Clarin reported that during the 1976-83 dictatorship, a three-phase project to build a nuclear device was begun by a group of nuclear physicists and engineering specialists at a laboratory charged with producing plutonium and a neutron reflector, both of which were to be used in the weapon.

The first phase of the project was completed in 1981-82, but it was then halted due to the resistence of Argentina’s National Atomic Energy Commission, or CNEA.

The so-called “Nuclear Plan of the Army,” secretly pursued between 1980 and 1982, included setting up the Radiochemical Processes Laboratory, or LPR, at a production facility in the town of Ezeiza in Buenos Aires province.

Designing the plan was a task delegated to Lt. Col. Ricardo Rapacioli, under the supervision of Galtieri, who in 1982 took Argentina to war with Great Britain over ownership of the Falkland Islands, which both countries claim.

The contacts between Galtieri and Rapacioli, who had a doctorate in physics, began in 1976, with the aim of carrying out the army’s nuclear plan, which was divided into three phases, “the calculation phase, the design phase and the construction phase,” personnel linked to the military project told the daily.

The effort was halted before the beginning of the Falklands War in April 1982, and Clarin said that pressures on the CNEA to resume the bomb-building project mounted during the conflict.

However, Adm. Ernesto Fitte recalled that the then-president of the CNEA, Vice Adm. Carlos Castro Madero, “did not even accept any discussion about the bomb.”

“During the war, they asked him again and he answered: don’t even think about it. If we build one, the British are going to throw 10 of them at us.
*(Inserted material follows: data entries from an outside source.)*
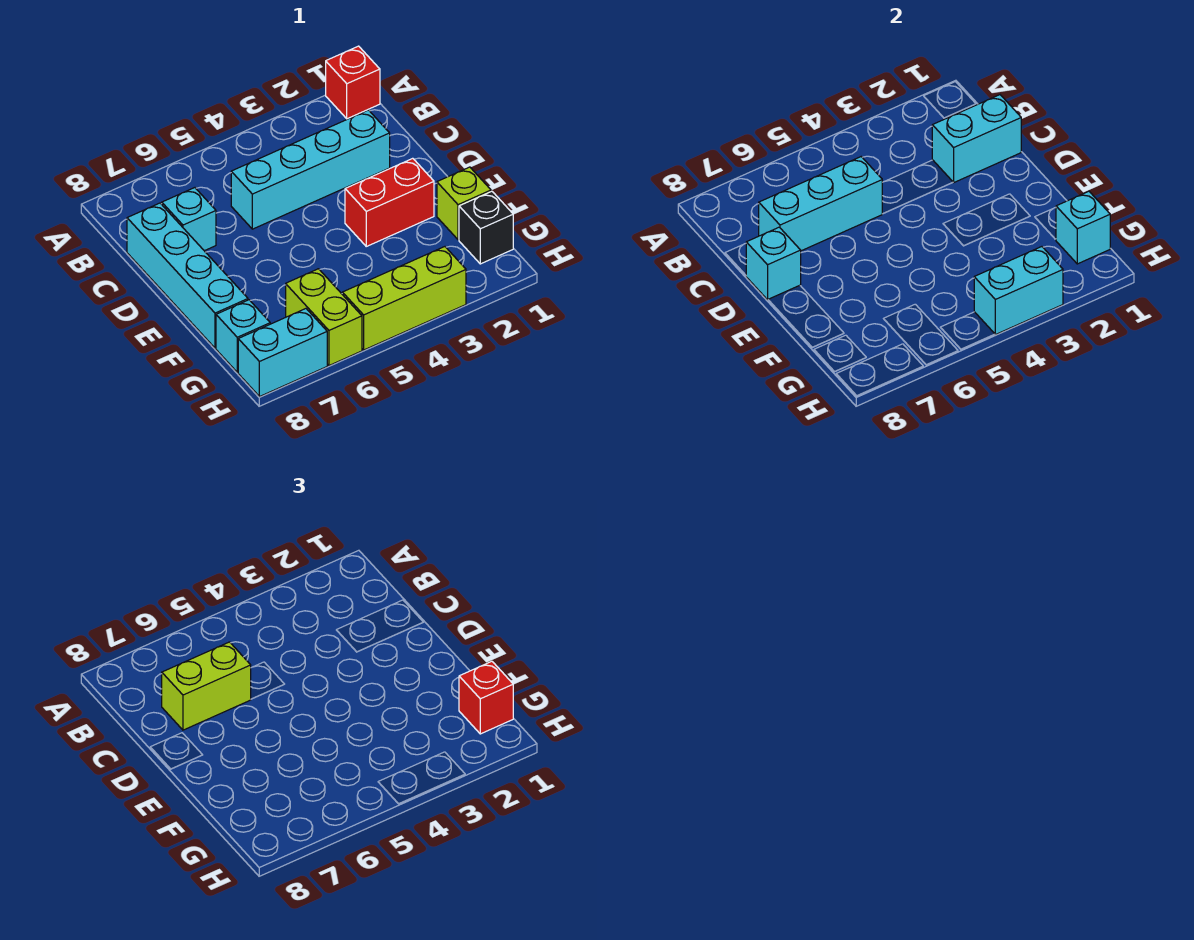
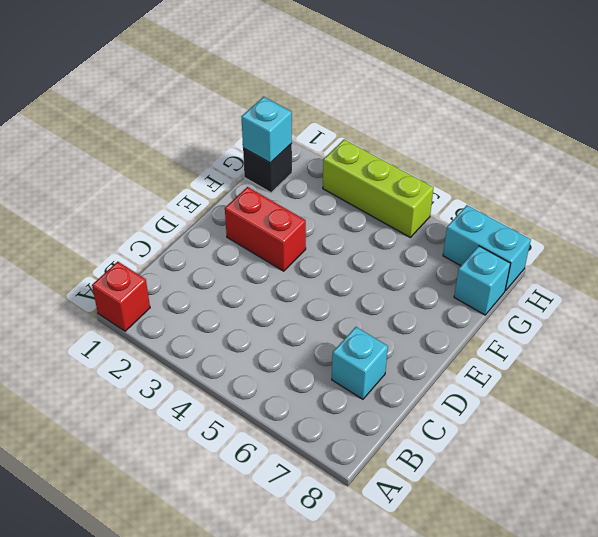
none -> cyan brick C2:C5 level 1
none -> cyan brick C8:F8 level 1
none -> lime brick F1 level 1

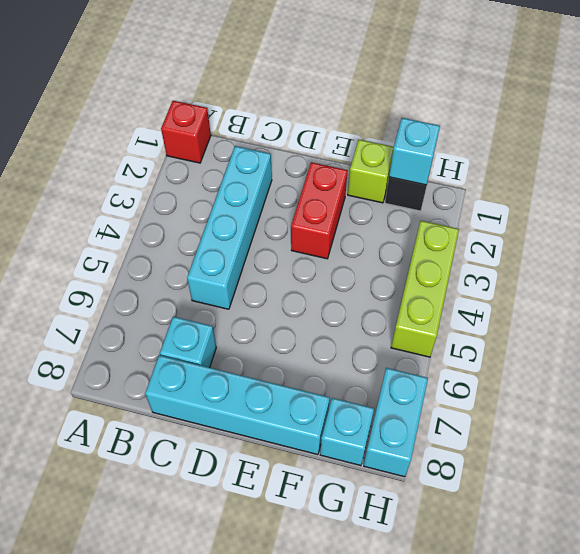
none -> lime brick G6:H6 level 1
none -> cyan brick C1:C2 level 2
none -> cyan brick C5:C7 level 2

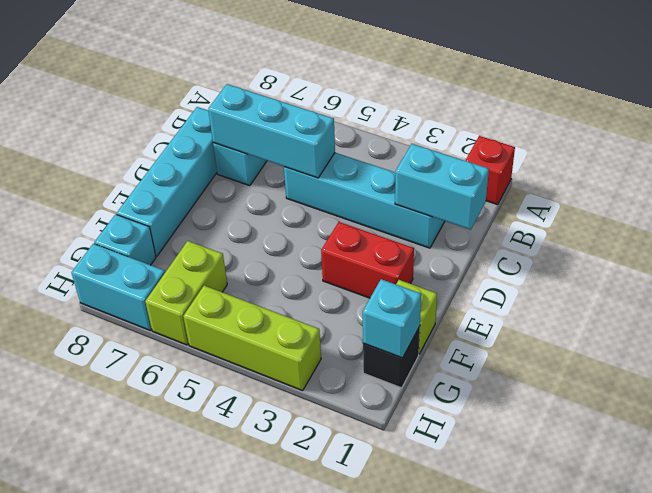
none -> cyan brick D8 level 2
none -> cyan brick H3:H4 level 2
none -> lime brick C6:C7 level 3

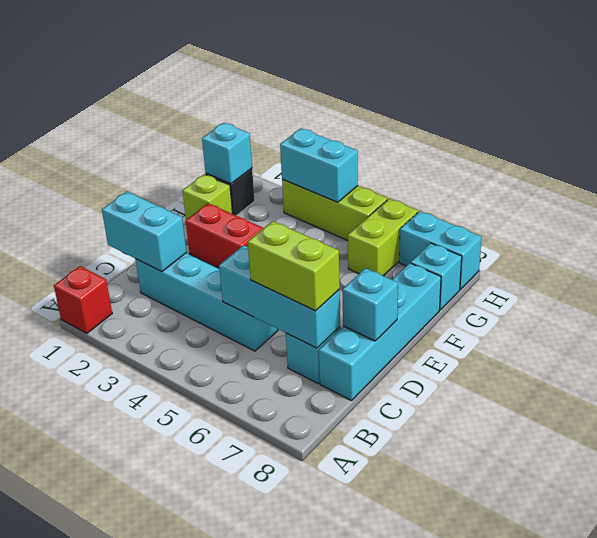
none -> red brick G1 level 3

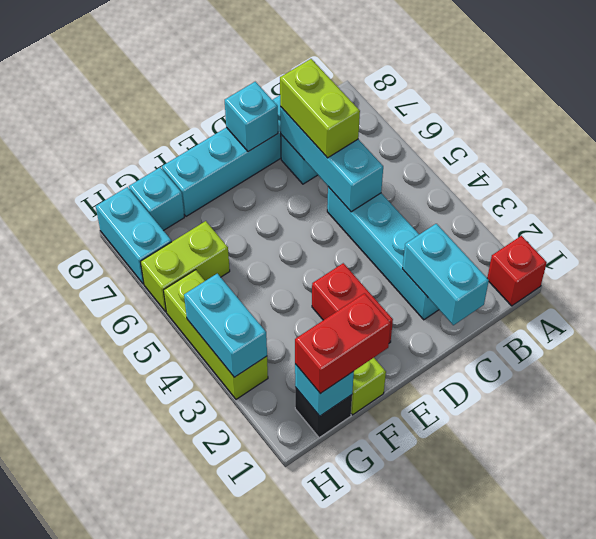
red brick F1:G1 level 3 -> red brick G1 level 3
It’s foolish,” Fitte said.

The war began after Argentine troops occupied the South Atlantic islands, which lie just under 500 kilometers (about 300 miles) east of the extreme southern portion of the Argentine mainland, and it ended when they surrendered after two months of bloody combat with British forces dispatched to the region to recapture the archipelago.

In any case, to have proceeded to the construction phase of the plan, the group of physicists and engineers working on the project would have had to “develop the engineering for conventional explosives that explode and cause an implosion that compresses the plutonium and unleashes an uncontrolled nuclear explosion.”

To pursue that task, the CNEA would have had to give its approval, but it never authorized such measures.

Argentine former President Raul Alfonsin, who governed from 1983-89, shut down the nuclear laboratory set up by Rapacioli when his democratic government came to power after the end of the dictatorship.

The government said at the time that it was simply scrapping the project for budgetary reasons, but the military men working there were dismissed from the armed forces without any further explanation, Clarin reported.

Argentina, which in the past also had military rivalries with Brazil and Chile, signed the 1968 Nuclear Non-Proliferation Treaty in 1995.